研究課題/領域番号 |
15K03781
|
研究機関 | 千葉経済大学 |
研究代表者 |
佐藤 恵 千葉経済大学, 経済学部, 准教授 (90554981)
|
研究期間 (年度) |
2015-04-01 – 2018-03-31
|
キーワード | リース会計 / 使用権モデル / 財務的弾力性 / オペレーティング・リース |
研究実績の概要 |
本研究の目的は使用権モデルの利点たる「財務弾力性」表示を軸に、当該モデルの(1)計算構造の特徴、(2)汎用性ならびに(3)適用にあたり財務弾力性表示の潜在的ニーズの有無を探究する点にある。そして本研究の意義は、リース会計に留まらず「財務弾力性の適正表示」という財務諸表の現代的機能の解明に資する点にある。 そこで交付申請書の記載を前提に一部計画を変更し、3ヶ年計画の初年度にあたる27年度は文献研究に注力した。なぜなら当年度中に相次いたIASB、FASBおよびJICPAの改訂基準化(案)の公表を受けて、最新の動向を本研究に反映する必要性が生じたためである。以下、分野別に文献研究の実績を報告する。 ①リース会計基準化動向:当年度公表のIFRS16とFASBのTopic842の対立点は、現行基準のオペレーティング・リース(OL)に相当する取引のフロー計算にある。OLの範囲には借手に財務弾力性を付与する取引も含まれることから、この対立点を通じて財務弾力性のストック・フロー表示の整合性を検討した。 ②OLの実証研究:①の対立点を受けて、過去のOLに関する実証研究を整理し、特にOLにより財務弾力性の恩恵を受けると想定される企業の特性を検討した。 ③非営利組織会計の財務弾力性概念:当年度公表のJICPA論点整理とFASB公開草案における、統一的非営利組織会計基準の純資産区分の論拠として用いられる財務弾力性概念に注目し、使用権モデルの応用可能性を探った。具体的には、財務弾力性が、純資産(貸方)情報と資産(借方)情報の関連性(カップリング)で表示されるという試論を導いた。これは負債情報の有用性が資産側よりも強調される使用権モデルについて、両建処理の利点として財務弾力性に着目する本研究の方向性と合致する。

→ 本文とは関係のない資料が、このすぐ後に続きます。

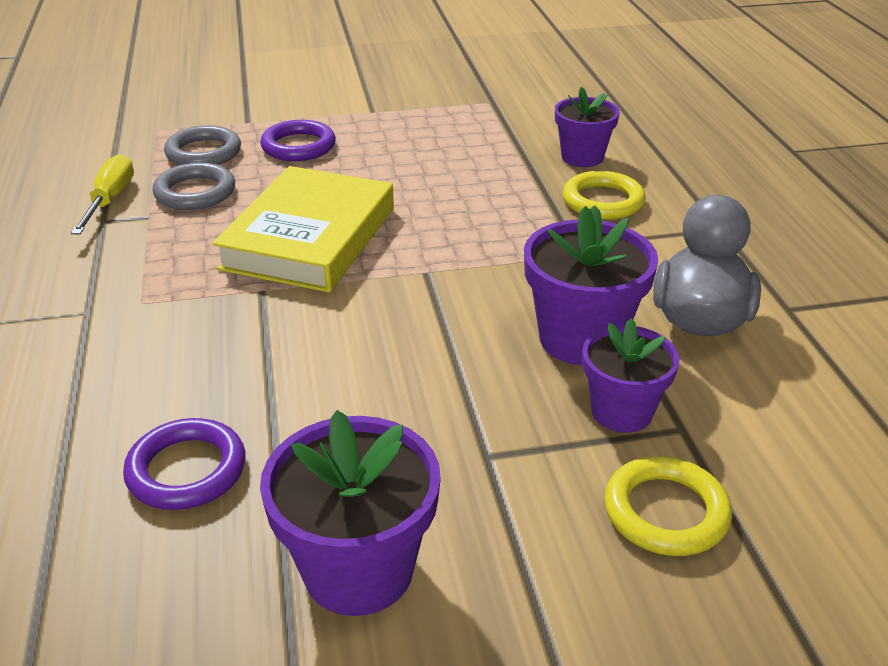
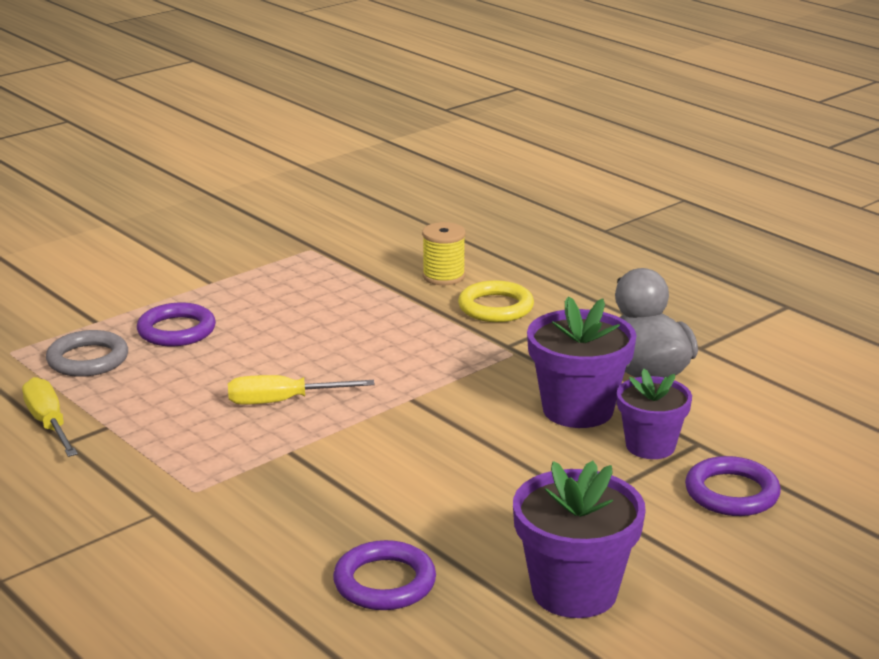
camera: 30 degrees left, 10 degrees down
grey ring [153,162,235,210] -> none
yellow book [212,166,394,292] -> yellow screwdriver [228,375,375,405]
purple flower pot [555,87,620,167] -> yellow spool [422,222,466,285]
yellow ring [605,456,732,556] -> purple ring [685,456,781,516]

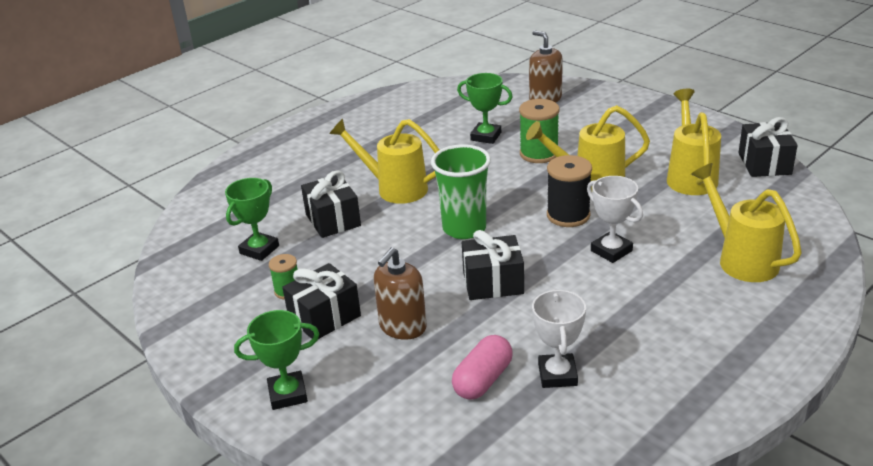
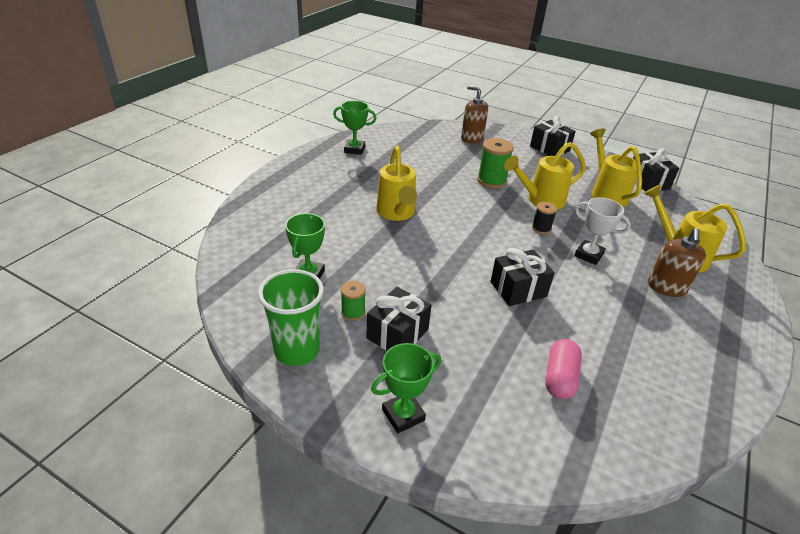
camera: 20 degrees left, 5 degrees up
black gift [301,170,361,238] -> black gift moved to [530,116,576,156]
yellow watering can [329,118,439,204] -> yellow watering can turned 105 degrees counterclockwise [376,146,417,221]
brown soap dispenser [374,247,427,340] -> brown soap dispenser moved to [648,228,706,297]
green cup [431,144,491,239] -> green cup moved to [258,269,324,366]
green trophy [457,73,512,144] -> green trophy moved to [333,101,377,155]
white trophy [532,289,586,388] -> none
black spool [547,155,592,227] -> black spool [532,202,557,234], size x0.58

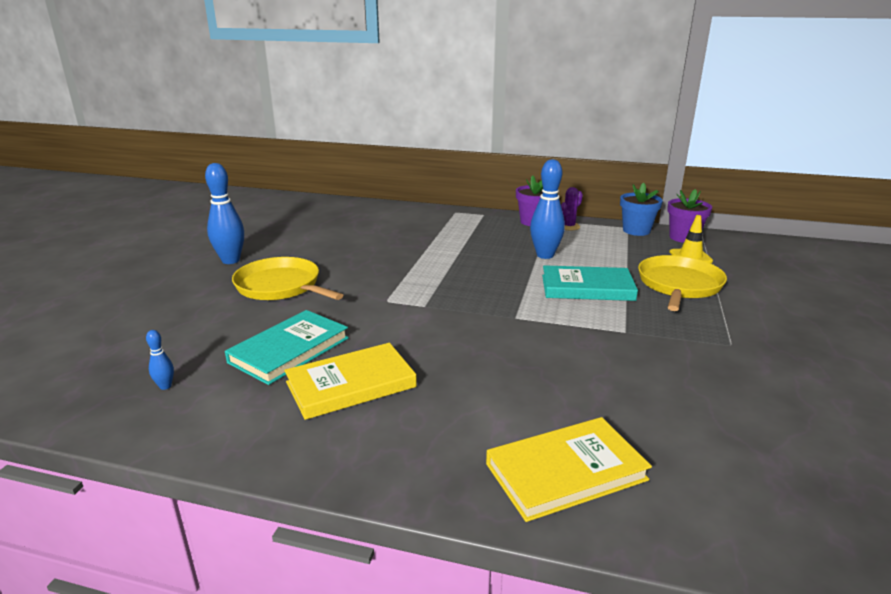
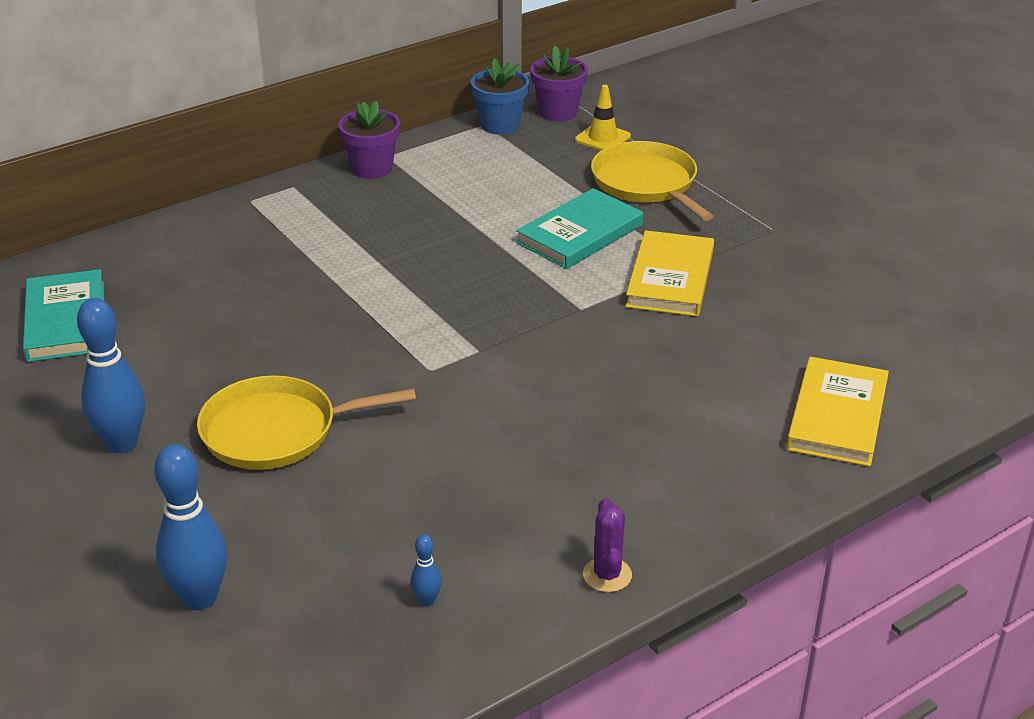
camera: 50 degrees left, 10 degrees up
turquoise book [225,310,349,385] -> turquoise book moved to [23,269,104,362]
yellow book [284,343,417,420] -> yellow book moved to [626,230,714,317]
blue bowling pin [530,159,565,259] -> blue bowling pin moved to [154,444,227,610]
purple cactus [561,187,583,231] -> purple cactus moved to [583,498,632,592]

なお当該分野を研究対象に加えたのは、申請以後も継続的に財務弾力性に係る文献を渉猟した結果である。
|
現在までの達成度 (区分) |
現在までの達成度 (区分)
2: おおむね順調に進展している
理由
研究概要で示した分野別に達成度を確認する。 ①リース会計基準化動向:IFRS16とTopic842の公表が27年度後半であったため、当該公表物も含めた基準化過程の整理が当年度中に完了しなかった。よって、28年度に成果報告を予定している。なお、リース会計基準化に関連する文献研究は、概念フレームワーク、収益認識基準など関連する他基準の動向を踏まえつつ、最終年度まで継続的に実施し、的確な理解と解釈の精緻化に努めなければならないと考える。したがって、3ヶ年計画を通してみれば、初年度である27年度に成果報告まで到達できなかったことは大きな問題ではないと判断している。 ②OLの実証研究:実証研究において、OLの財務的弾力性に着目した先行研究の共通項を整理した。とくに財務負担能力を拡大する手段としてOLを選択する企業固有の財務的制約の分析、ならびに小売業など業種別の分析を検討した。 ③非営利組織会計の財務弾力性概念:JICPA論点整理とFASB公開草案の公表は27年度前半であったため、当該公表物の整理・検討を踏まえた報告を当年度中に行うことができた。また、論文を投稿し、現時点で学会誌に一部修正の上掲載可の判定を受けていることから、一定の成果を達成したと判断している。 なお、上記2と3の研究を通じて、財務弾力性の評価について、負債情報と資産情報の関連性に係る仮説を抽出している。加えて財務弾力性の影響に関して、(借手企業の)業種(非営利組織でいうと法人形態に相当)間の差異が大きいという問題点を見出している。このように、28年度に開始する経験的研究の方向性を定めるにあたり、検討に値する仮説や問題点を導くことに成功したという観点からも、当年度の達成度はおおむね順調と判断している。
|
今後の研究の推進方策 |
本研究は、研究目的の着実な達成と予算の有効活用を念頭に、当初より弾力的に研究計画を設計している。 「現在までの進捗状況」に記載したとおり、今後も引き続き文献研究を継続する。その上で、27年度の研究成果を検証すべく、28年度からは経験的研究に着手する。 経験的研究としては、交付申請書に記載したとおり、(交付決定額を鑑みて)アンケート調査に代えて、インタビュー調査および事例研究を開始する予定である。とくに非財務データの収集は時間を要することが想定されるため、リサーチデザインを改めて確認した上で、効率的に収集・整理するよう心がける。遅くとも29年度までに事例研究の分析・検討に着手する。また、同時平行的にインタビュー調査を2ヶ年にわたり実施していく予定である。いずれの研究成果も最終年度に報告を予定している。
|
次年度使用額が生じた理由 |
27年度は、学会・研究会出席のための旅費および国会図書館資料のコピー・郵送のための消耗品費の支出が主であった。次年度使用額は、(当初計画時に初年度予算に含めていた)事例研究の基礎となるデータベース整備に関する予算額に相当する。 「研究実績の概要」に記載したとおり、27年度は、新たな基準化動向を受けて文献研究に注力したことから、データベース整備に係る予算相当額については、28年度の研究に備えて繰り越すこととした。
|
次年度使用額の使用計画 |
「今後の研究の推進方策」に記載したとおり、28年度に事例研究に着手することを想定している。したがって、次年度使用額については、当該年度において研究計画どおりデータベース整備に充てることを予定している。